Par : Bernard Chappuis – 24 Heures
LITTERATURE : Avec son premier roman, l’enseignant vaudois Patrick Didisheim garde la main
A 56 ans, Patrick Didisheim publie son premier roman dont le titre rappelle la grande époque de la Série noire: Poker Blues. Dans ce conte contemporain à l’ambiance road-trip, le résident de Crissier utilise sa passion du jeu comme métaphore de l’état du monde. Grand voyageur, photographe, enseignant d’économie, de droit et de mathématiques au Gymnase de Beaulieu, il est aussi connu dans le milieu du tennis. Ancien sociétaire du Stade-Lausanne en LNA, il a pris part à des tournois satellites aux Etats-Unis avant de devenir entraîneur des cadres nationaux juniors.
Revenons au récit.
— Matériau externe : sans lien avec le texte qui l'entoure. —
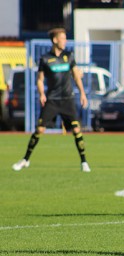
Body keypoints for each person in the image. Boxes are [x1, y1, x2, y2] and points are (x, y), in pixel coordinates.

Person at [12, 28, 91, 172]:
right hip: (52, 100)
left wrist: (83, 94)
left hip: (67, 100)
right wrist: (42, 93)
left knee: (76, 130)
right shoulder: (45, 59)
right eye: (63, 38)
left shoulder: (69, 56)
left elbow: (76, 76)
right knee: (39, 129)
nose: (65, 41)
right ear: (55, 40)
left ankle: (84, 162)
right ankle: (25, 159)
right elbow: (40, 80)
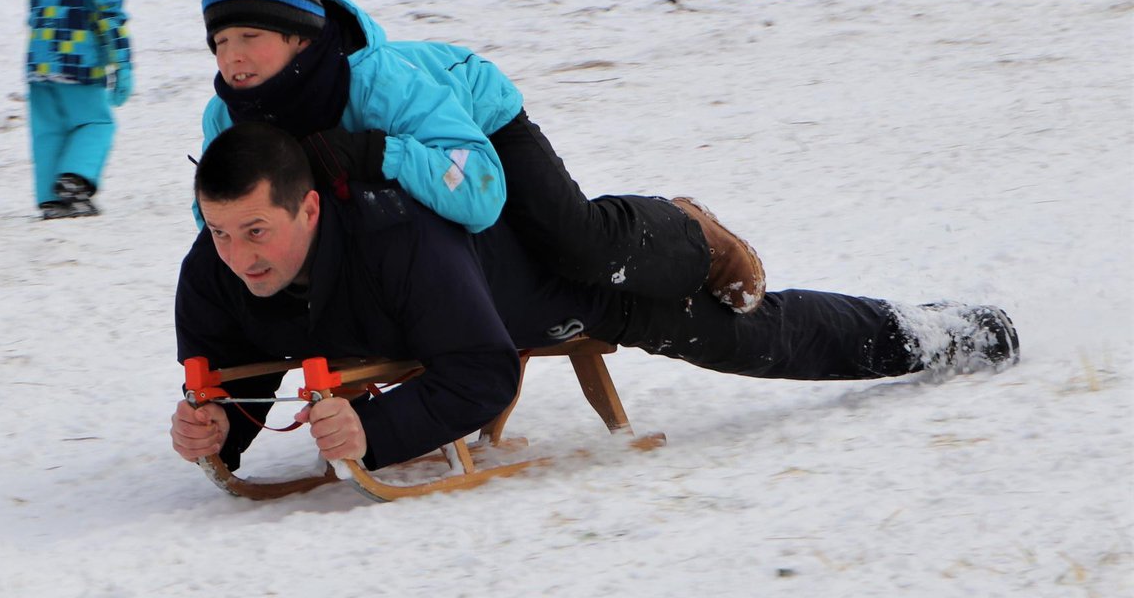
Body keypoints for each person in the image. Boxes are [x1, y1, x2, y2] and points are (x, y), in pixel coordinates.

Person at [170, 123, 1019, 473]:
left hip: (575, 287)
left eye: (257, 231)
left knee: (758, 338)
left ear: (309, 207)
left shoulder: (397, 244)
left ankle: (950, 334)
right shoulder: (211, 271)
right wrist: (221, 430)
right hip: (487, 285)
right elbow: (241, 370)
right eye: (219, 231)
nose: (238, 255)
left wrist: (378, 432)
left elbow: (485, 374)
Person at [196, 0, 765, 313]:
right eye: (221, 41)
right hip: (417, 146)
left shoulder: (381, 85)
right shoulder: (226, 114)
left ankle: (691, 229)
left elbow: (477, 192)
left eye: (252, 37)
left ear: (300, 37)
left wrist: (385, 154)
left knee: (576, 246)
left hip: (478, 121)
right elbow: (216, 211)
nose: (233, 58)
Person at [26, 0, 134, 219]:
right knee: (97, 124)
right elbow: (109, 17)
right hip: (80, 63)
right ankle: (74, 182)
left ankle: (50, 197)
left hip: (39, 65)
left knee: (49, 130)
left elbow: (35, 7)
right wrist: (122, 64)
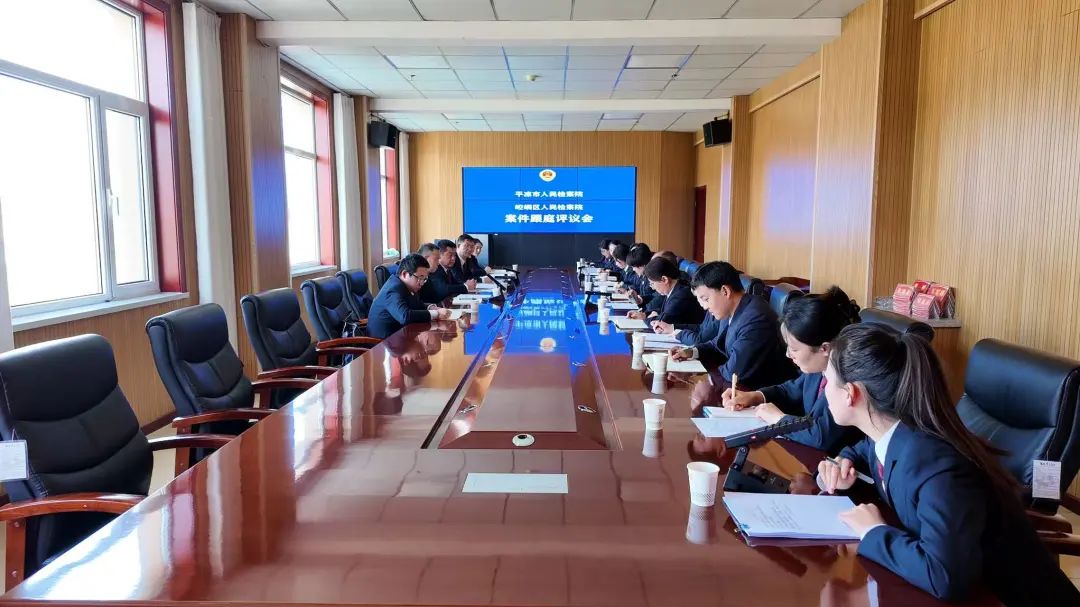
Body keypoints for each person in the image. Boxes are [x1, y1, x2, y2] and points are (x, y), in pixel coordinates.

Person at [817, 323, 1080, 604]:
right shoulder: (892, 431)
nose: (823, 389)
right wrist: (842, 462)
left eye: (827, 381)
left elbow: (943, 576)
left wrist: (874, 532)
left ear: (851, 393)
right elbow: (863, 451)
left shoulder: (938, 467)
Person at [719, 286, 863, 452]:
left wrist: (779, 419)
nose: (788, 354)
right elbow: (792, 390)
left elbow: (822, 436)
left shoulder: (849, 379)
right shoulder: (818, 368)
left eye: (794, 349)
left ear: (824, 348)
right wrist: (755, 396)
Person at [671, 261, 796, 389]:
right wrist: (691, 352)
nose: (704, 307)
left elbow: (733, 372)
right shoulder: (734, 308)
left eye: (706, 299)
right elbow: (717, 345)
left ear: (725, 291)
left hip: (761, 393)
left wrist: (698, 379)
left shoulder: (756, 319)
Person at [367, 254, 452, 338]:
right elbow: (405, 316)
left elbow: (417, 305)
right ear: (404, 274)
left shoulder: (406, 286)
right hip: (383, 342)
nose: (422, 283)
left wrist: (432, 307)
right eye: (420, 278)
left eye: (424, 279)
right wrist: (436, 314)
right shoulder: (392, 290)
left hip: (400, 336)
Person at [624, 257, 703, 326]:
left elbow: (661, 323)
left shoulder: (681, 295)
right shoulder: (674, 288)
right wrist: (645, 314)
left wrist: (645, 318)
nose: (653, 288)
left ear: (664, 279)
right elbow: (664, 311)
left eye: (652, 283)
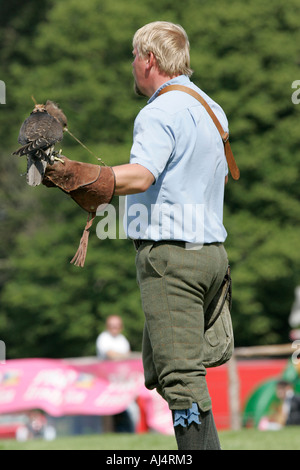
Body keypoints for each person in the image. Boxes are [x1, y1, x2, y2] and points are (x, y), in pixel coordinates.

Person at [110, 21, 232, 450]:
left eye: (133, 56)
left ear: (150, 60)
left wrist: (96, 178)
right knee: (172, 372)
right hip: (212, 256)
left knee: (181, 381)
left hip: (171, 259)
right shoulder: (211, 107)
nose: (132, 65)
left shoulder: (159, 112)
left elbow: (142, 176)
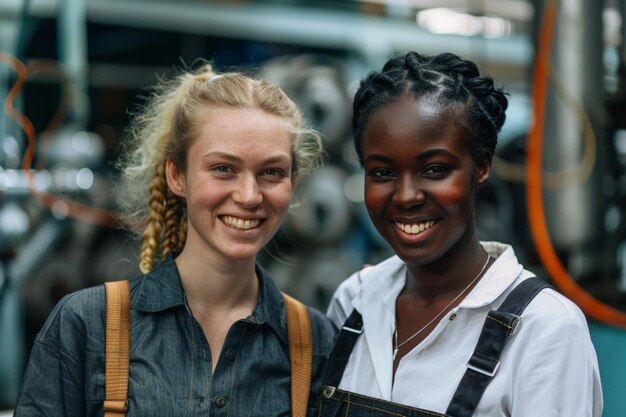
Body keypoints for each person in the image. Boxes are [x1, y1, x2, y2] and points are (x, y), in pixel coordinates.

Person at [14, 62, 337, 416]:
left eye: (271, 172)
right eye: (223, 169)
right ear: (177, 176)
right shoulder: (86, 325)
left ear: (295, 180)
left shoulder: (316, 343)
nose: (249, 195)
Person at [321, 51, 602, 417]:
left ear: (481, 167)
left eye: (435, 169)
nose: (406, 196)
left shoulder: (544, 329)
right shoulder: (354, 302)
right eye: (382, 173)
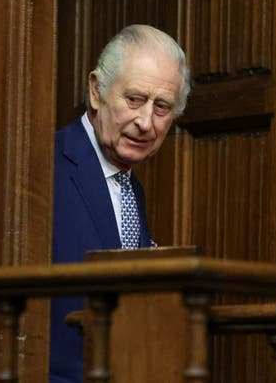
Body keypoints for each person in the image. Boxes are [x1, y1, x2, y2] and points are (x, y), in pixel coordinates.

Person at [50, 24, 190, 383]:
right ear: (96, 90)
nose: (146, 122)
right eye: (134, 99)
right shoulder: (47, 165)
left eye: (162, 107)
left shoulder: (130, 186)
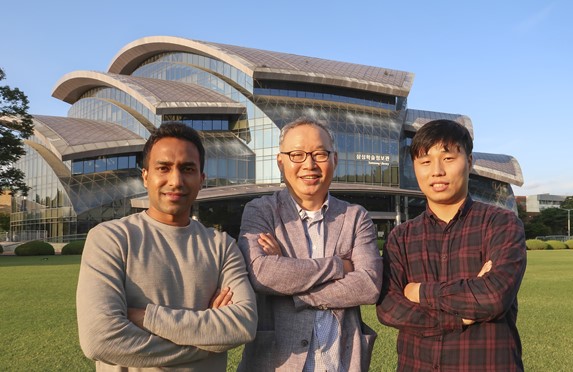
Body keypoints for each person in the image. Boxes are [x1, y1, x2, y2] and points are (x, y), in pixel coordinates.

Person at [76, 122, 257, 371]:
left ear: (201, 179)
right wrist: (209, 341)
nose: (176, 180)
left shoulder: (222, 246)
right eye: (164, 168)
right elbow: (100, 340)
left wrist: (146, 317)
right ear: (146, 176)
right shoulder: (111, 238)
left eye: (187, 169)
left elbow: (243, 324)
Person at [376, 119, 527, 371]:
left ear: (468, 162)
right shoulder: (401, 237)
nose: (436, 171)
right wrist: (461, 316)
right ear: (414, 168)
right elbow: (389, 309)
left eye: (447, 159)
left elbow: (493, 296)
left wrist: (419, 292)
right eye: (425, 161)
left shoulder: (501, 223)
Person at [237, 117, 383, 371]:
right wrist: (339, 266)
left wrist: (292, 279)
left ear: (334, 160)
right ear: (280, 162)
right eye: (297, 154)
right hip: (277, 362)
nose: (309, 164)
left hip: (341, 363)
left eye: (319, 154)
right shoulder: (260, 211)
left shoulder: (355, 216)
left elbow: (368, 285)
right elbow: (262, 274)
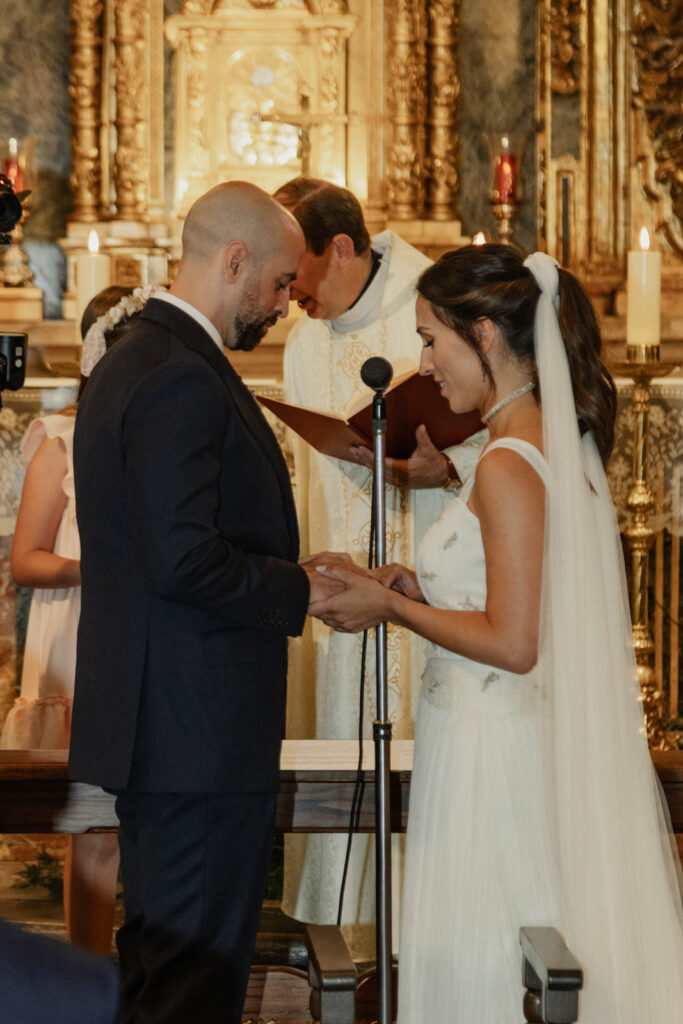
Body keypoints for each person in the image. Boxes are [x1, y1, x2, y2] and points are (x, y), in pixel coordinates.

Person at [309, 244, 683, 1022]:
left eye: (430, 340)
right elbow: (512, 595)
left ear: (483, 335)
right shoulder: (536, 441)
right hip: (494, 737)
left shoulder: (510, 462)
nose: (423, 364)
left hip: (490, 754)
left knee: (483, 955)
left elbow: (515, 643)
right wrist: (412, 583)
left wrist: (392, 610)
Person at [68, 181, 338, 1024]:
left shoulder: (133, 357)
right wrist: (302, 588)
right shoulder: (179, 375)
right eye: (281, 283)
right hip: (197, 737)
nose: (284, 304)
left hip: (167, 730)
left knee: (161, 977)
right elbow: (183, 559)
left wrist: (289, 564)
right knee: (190, 990)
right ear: (233, 261)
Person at [274, 177, 486, 956]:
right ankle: (347, 939)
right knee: (341, 732)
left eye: (295, 270)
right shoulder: (301, 340)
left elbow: (512, 437)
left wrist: (449, 471)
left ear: (338, 248)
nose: (288, 292)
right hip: (345, 592)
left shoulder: (435, 304)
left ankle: (425, 938)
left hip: (433, 583)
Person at [0, 284, 150, 956]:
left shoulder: (165, 433)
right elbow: (27, 560)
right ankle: (89, 974)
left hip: (150, 633)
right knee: (92, 822)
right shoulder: (60, 437)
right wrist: (96, 570)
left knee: (145, 818)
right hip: (77, 636)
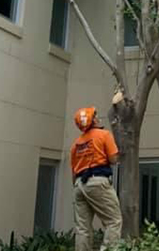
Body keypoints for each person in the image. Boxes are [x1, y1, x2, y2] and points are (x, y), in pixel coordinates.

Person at [71, 107, 122, 251]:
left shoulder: (76, 144)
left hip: (79, 185)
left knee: (82, 228)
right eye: (95, 115)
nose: (98, 117)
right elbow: (113, 159)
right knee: (113, 221)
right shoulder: (104, 135)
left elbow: (73, 173)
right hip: (97, 181)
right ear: (92, 120)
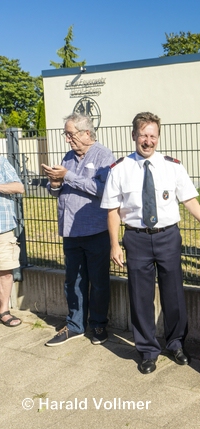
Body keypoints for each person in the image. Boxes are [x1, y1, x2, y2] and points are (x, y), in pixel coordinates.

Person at [101, 112, 200, 374]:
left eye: (153, 135)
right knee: (140, 296)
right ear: (134, 135)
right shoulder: (120, 169)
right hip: (136, 238)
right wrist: (114, 244)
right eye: (143, 135)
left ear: (158, 136)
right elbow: (112, 210)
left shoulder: (172, 166)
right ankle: (146, 350)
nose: (148, 141)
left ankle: (176, 343)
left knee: (174, 293)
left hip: (168, 236)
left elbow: (188, 198)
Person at [43, 113, 116, 346]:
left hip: (95, 230)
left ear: (86, 133)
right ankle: (74, 325)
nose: (67, 139)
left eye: (70, 134)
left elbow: (103, 189)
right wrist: (54, 184)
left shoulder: (103, 155)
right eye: (66, 134)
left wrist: (68, 176)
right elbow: (57, 190)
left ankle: (98, 325)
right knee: (72, 281)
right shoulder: (68, 157)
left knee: (98, 280)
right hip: (70, 230)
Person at [0, 157, 24, 328]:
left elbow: (18, 187)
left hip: (2, 228)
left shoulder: (1, 161)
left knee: (5, 272)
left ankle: (4, 311)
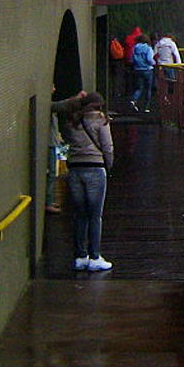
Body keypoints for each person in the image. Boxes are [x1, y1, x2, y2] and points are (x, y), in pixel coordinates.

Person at [51, 91, 114, 271]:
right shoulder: (101, 120)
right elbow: (107, 146)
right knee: (95, 215)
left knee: (80, 215)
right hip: (95, 168)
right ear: (99, 105)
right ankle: (95, 257)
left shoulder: (73, 121)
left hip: (75, 169)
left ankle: (80, 256)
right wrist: (108, 165)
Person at [130, 34, 156, 112]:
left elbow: (132, 59)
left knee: (139, 88)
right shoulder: (148, 48)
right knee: (148, 89)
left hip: (137, 69)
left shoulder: (135, 48)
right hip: (147, 70)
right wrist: (154, 63)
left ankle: (134, 100)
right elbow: (149, 59)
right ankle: (146, 107)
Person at [153, 32, 181, 103]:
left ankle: (159, 95)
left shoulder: (158, 43)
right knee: (171, 80)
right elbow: (176, 54)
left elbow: (154, 54)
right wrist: (179, 65)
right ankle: (169, 97)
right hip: (169, 64)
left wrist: (154, 63)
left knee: (161, 81)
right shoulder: (171, 43)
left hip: (160, 65)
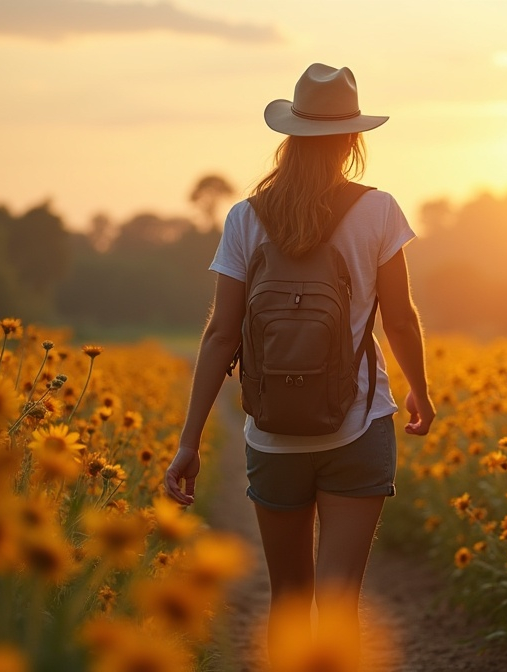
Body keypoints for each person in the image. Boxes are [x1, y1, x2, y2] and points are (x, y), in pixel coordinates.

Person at [164, 63, 435, 665]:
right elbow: (400, 319)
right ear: (353, 140)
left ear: (289, 136)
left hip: (272, 433)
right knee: (338, 607)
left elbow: (219, 335)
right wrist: (420, 390)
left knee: (288, 603)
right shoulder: (380, 210)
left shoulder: (244, 218)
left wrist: (190, 441)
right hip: (359, 426)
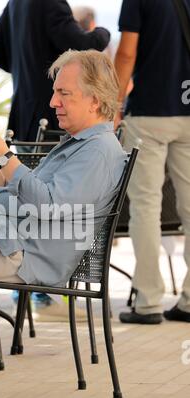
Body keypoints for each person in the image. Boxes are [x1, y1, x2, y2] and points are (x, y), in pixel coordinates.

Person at [0, 50, 125, 322]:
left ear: (94, 100)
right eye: (54, 92)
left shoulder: (97, 152)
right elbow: (17, 203)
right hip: (9, 239)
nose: (53, 101)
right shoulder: (78, 145)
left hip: (24, 254)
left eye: (64, 93)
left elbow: (47, 206)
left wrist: (5, 156)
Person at [114, 0, 190, 324]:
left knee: (146, 206)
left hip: (148, 112)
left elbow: (127, 53)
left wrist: (114, 103)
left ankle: (148, 302)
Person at [0, 0, 110, 142]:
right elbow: (83, 44)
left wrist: (27, 72)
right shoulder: (52, 3)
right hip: (50, 118)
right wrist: (103, 32)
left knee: (26, 163)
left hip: (22, 117)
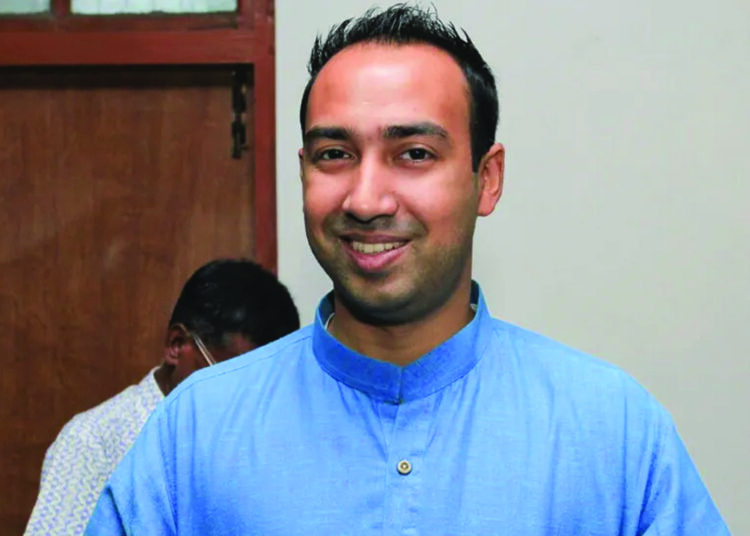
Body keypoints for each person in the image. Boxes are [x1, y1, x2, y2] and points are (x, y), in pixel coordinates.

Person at [85, 5, 729, 535]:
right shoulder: (194, 432)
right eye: (335, 153)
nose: (366, 199)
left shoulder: (612, 432)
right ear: (304, 171)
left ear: (486, 178)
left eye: (414, 153)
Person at [24, 258, 299, 536]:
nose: (245, 402)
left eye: (261, 388)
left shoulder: (262, 442)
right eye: (231, 379)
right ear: (177, 345)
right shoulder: (93, 442)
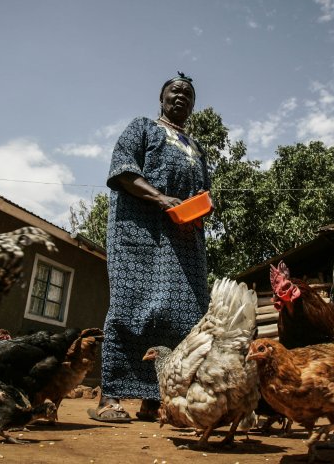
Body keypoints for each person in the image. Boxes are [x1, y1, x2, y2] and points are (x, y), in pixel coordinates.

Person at [88, 72, 210, 423]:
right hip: (140, 233)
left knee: (185, 314)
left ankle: (157, 399)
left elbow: (202, 194)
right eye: (175, 91)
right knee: (132, 306)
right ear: (161, 98)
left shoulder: (196, 148)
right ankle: (110, 396)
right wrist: (160, 198)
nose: (181, 97)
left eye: (188, 94)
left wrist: (197, 211)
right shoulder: (142, 128)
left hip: (184, 240)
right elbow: (122, 171)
Six millionième lecteur de la revue Expéditions, Erik Delvi est l’heureux bénéficiaire d’un billet d’avion pour les Etats-Unis. Ce Renanais (même si le nom de la cité n’apparaît jamais) se retrouve à Los Angeles avec une valise qui ne lui appartient pas mais dont il connaît le propriétaire. Et découvre qu’elle contient 1 million de dollars. Alors qu’il la restitue, un certain Tony Ruffatti lui propose un étrange marché: prendre du bon temps à Las Vegas. La seule condition? Transférer ponctuellement des versements à une banque jusqu’à concurrence de 900 000 francs. Erik Delvi possède donc 100 000 francs devant lui afin d’expérimenter une maxime du monde du jeu: «Chacun y trouve son compte, le gagnant peut invoquer son mérite, le perdant sa malchance.» Erik va surtout éviter d’endosser le rôle du pigeon.
Patrick Didisheim se sert de l’intrigue policière comme d’un fil rouge pour observer les individus dans leurs milieux. Et sa description minutieuse des lieux (les aéroports, les casinos de Las Vegas, les quartiers cubains de Miami, le cœur de Renens) rejoint de fait sa passion pour la photographie. «Effectivement, j’ai parfois écrit avec une photo sous les yeux. J’aime rendre les ambiances. Quand je voyage, j’essaie de capter des détails ou des points de vue inattendus avec l’appareil photo. Un peu comme l’angle original sous lequel j’essaie de décrire le monde du jeu, qui est en fait le reflet du monde tout court.»
Le roman, jamais dénué d’humour, en devient passionnant. Et qui, sans être autobiographique, témoigne du vécu de l’auteur voyageur. Il est du reste lui-même joueur. «J’ai fait quelques tournois, joué aux tables… Pas aux tarifs reportés dans le livre! J’ai surtout participé à de nombreux tournois internationaux de Backgammon dont les mondiaux de Monte Carlo (quatre fois dans les prix).» Au-delà de cette parution, pour demeurer dans le vocabulaire du poker, Didier Didisheim a désormais son «ticket» dans le monde de la littérature.